Bemused, he shook the proffered hand. “You have?”
“Explanations later,” the women said. “Follow me.”
She slipped from the kitchen. He followed. A veranda at the back of the villa looked out over rising scrubland, with a margin of jungle in the distance. She tapped down the steps, paused at the bottom, and gestured for him to follow. There was no sign of the guards.
He hurried after the woman, up the incline and into the jungle. A worn path led through the undergrowth, leaves overhead blocking out the sun and creating an aqueous twilight.
He caught up with her and panted, “How did you…? The guards?”
“They are our people,” she said quickly over her shoulder.
It felt wonderful to be moving again, though a small voice at the back of his mind did question the wisdom of trusting this woman over the one who had imprisoned him. In a situation of total ignorance, which devil to trust?
The climb eased off. They came to a crest and began dropping. Within minutes, the woman parted leaves to reveal the broad, sluggish width of a chocolate-brown river.
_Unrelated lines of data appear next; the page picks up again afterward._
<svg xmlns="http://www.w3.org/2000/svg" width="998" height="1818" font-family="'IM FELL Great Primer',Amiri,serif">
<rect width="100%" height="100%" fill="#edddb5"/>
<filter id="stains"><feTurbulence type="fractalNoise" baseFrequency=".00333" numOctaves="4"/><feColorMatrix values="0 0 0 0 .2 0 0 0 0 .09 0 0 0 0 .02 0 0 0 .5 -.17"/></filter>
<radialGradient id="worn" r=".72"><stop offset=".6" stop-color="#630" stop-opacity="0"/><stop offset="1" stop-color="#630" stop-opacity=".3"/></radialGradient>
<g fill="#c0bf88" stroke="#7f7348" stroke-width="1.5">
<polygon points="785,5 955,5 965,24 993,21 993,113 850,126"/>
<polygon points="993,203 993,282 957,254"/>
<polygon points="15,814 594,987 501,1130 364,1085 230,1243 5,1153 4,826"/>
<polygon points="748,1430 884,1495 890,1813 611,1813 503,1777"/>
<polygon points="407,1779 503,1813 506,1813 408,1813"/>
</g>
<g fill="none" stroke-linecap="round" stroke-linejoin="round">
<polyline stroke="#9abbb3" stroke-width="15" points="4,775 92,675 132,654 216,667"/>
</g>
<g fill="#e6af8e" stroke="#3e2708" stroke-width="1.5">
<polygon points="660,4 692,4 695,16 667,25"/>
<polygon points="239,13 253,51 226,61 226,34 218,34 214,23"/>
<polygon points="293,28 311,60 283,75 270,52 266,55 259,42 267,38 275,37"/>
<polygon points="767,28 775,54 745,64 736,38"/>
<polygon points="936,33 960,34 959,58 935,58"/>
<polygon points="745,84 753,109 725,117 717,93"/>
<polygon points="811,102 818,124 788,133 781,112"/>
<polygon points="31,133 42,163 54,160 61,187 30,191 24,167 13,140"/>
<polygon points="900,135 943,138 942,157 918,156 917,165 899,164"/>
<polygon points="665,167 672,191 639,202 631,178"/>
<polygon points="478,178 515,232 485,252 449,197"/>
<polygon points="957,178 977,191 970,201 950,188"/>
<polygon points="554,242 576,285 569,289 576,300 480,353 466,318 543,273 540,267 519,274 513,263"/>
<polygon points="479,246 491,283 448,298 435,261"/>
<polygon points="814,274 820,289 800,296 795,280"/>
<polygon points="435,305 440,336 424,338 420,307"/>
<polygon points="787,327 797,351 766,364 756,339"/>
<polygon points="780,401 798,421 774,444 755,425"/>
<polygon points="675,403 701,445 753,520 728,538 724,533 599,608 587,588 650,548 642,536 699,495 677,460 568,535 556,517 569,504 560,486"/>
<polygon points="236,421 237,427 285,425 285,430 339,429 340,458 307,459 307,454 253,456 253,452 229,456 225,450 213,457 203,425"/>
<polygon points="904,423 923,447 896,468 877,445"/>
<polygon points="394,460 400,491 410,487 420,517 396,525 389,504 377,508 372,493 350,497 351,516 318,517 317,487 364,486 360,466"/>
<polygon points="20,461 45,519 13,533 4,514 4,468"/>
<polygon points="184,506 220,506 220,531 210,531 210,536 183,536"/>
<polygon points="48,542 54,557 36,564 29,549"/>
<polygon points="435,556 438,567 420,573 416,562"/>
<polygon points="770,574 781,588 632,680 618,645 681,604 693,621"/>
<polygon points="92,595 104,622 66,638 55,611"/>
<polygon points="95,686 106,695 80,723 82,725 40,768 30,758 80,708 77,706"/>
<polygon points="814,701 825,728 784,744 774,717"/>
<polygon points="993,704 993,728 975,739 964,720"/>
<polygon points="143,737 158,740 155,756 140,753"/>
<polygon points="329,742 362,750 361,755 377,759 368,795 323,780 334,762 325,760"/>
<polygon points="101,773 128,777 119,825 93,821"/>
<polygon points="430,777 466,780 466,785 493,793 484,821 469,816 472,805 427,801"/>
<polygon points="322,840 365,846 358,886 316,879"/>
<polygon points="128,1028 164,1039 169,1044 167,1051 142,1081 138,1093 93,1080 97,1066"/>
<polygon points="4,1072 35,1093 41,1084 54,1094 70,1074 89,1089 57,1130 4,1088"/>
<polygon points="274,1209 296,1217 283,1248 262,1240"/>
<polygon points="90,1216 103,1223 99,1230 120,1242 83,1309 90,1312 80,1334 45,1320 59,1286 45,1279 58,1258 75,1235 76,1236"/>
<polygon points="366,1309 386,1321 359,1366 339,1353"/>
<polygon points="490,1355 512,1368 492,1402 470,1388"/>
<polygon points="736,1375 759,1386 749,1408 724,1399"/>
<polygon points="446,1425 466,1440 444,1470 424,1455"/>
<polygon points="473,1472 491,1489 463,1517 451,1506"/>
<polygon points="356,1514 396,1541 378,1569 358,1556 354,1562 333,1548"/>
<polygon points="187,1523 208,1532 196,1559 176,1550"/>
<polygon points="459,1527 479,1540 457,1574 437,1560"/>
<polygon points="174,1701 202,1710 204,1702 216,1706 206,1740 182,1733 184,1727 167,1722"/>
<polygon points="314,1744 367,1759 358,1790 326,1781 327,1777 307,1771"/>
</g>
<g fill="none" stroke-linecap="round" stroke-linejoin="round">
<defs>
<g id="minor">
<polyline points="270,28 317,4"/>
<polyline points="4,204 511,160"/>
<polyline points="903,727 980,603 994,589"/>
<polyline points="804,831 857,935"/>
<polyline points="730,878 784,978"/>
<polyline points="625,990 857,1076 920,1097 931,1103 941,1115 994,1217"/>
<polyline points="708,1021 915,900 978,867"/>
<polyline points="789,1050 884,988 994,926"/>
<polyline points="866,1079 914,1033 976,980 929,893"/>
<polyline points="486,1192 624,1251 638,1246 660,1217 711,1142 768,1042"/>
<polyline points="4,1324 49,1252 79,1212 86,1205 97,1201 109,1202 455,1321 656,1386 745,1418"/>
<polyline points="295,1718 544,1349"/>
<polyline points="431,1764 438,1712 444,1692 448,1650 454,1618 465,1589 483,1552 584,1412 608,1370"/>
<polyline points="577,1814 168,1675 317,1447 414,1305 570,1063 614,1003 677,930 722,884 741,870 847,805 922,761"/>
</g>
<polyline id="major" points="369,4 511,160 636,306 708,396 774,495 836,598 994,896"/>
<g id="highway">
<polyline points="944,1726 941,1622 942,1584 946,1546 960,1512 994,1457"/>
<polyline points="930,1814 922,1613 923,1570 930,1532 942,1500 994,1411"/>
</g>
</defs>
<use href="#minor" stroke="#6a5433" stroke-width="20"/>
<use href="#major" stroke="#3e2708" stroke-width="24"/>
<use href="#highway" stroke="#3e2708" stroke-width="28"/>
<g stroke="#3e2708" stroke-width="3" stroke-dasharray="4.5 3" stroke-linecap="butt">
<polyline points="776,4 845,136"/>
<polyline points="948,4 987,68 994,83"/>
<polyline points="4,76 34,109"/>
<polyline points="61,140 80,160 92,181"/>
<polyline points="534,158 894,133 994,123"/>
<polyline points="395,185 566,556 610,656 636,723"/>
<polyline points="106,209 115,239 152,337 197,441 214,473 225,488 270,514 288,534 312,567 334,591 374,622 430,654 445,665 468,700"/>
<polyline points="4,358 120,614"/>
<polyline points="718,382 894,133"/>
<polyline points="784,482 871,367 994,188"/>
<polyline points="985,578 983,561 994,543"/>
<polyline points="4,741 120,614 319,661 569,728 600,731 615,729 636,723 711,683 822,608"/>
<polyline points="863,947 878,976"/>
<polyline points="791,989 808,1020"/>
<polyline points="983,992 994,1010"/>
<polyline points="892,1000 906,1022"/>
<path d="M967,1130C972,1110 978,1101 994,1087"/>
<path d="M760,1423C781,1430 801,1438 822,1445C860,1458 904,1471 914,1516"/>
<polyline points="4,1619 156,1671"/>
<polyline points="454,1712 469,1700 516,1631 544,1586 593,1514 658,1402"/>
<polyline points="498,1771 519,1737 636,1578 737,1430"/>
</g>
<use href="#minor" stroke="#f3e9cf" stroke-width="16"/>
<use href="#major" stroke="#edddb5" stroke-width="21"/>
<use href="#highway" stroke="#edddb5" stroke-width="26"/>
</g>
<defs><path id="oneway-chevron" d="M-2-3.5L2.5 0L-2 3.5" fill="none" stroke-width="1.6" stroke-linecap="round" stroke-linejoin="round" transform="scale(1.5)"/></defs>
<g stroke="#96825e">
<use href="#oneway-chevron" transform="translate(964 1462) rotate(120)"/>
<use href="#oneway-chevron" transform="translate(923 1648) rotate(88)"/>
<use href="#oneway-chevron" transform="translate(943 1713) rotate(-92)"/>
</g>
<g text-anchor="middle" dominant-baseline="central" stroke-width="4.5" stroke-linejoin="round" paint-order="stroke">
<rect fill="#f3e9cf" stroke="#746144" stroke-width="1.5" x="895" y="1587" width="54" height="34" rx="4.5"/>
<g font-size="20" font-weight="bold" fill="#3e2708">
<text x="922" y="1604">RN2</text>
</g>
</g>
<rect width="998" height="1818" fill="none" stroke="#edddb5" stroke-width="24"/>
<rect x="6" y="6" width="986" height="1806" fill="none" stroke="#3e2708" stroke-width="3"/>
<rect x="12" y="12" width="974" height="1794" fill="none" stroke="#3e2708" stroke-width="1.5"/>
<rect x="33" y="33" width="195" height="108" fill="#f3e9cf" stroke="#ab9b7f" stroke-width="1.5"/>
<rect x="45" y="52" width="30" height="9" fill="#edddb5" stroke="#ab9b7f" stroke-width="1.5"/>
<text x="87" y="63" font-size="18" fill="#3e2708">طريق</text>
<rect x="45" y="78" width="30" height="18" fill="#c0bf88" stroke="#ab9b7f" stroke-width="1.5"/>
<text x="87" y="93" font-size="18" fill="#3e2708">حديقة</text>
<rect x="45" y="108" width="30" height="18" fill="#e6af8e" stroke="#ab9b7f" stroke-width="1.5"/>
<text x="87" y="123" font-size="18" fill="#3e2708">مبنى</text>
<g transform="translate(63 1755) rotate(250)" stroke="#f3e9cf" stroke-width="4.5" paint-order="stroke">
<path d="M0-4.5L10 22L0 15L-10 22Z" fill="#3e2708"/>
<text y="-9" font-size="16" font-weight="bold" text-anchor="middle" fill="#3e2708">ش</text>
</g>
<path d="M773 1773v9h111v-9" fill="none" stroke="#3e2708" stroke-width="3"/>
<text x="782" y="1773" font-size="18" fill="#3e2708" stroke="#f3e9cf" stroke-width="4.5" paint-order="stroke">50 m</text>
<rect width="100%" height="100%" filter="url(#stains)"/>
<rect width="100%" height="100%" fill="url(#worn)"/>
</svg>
A small wooden boat was moored to a tree stump. The woman drew it to the bank and clambered in, offering a hand to assist Marshall. After a fractional hesitation, he took it and seated himself opposite her.
At the bow, she lowered an amazingly ancient two-stroke engine, its battered prop beating the water as ineffectively as an egg whisk. To his surprise, the boat moved slowly upstream, the woman at the tiller keeping it in the shadow of the overhanging vegetation.
Marshall said, “Now will you explain yourself?”
The woman smiled in the half-light. “Where would you like me to begin?”
“For a start.… Do you know the whereabouts of my colleague, Ki Pandaung? They parted us as soon as we landed.”
She stared back at him with big, black eyes, and nodded fractionally. “We’re attempting to free your deputy commander,” she said.
“Who are you? Where are you taking me? What’s happened to the world while I’ve been away?” He thought about how the woman had greeted him. “And presumably you’ve heard of me? So you aren’t as ignorant as my jailers?”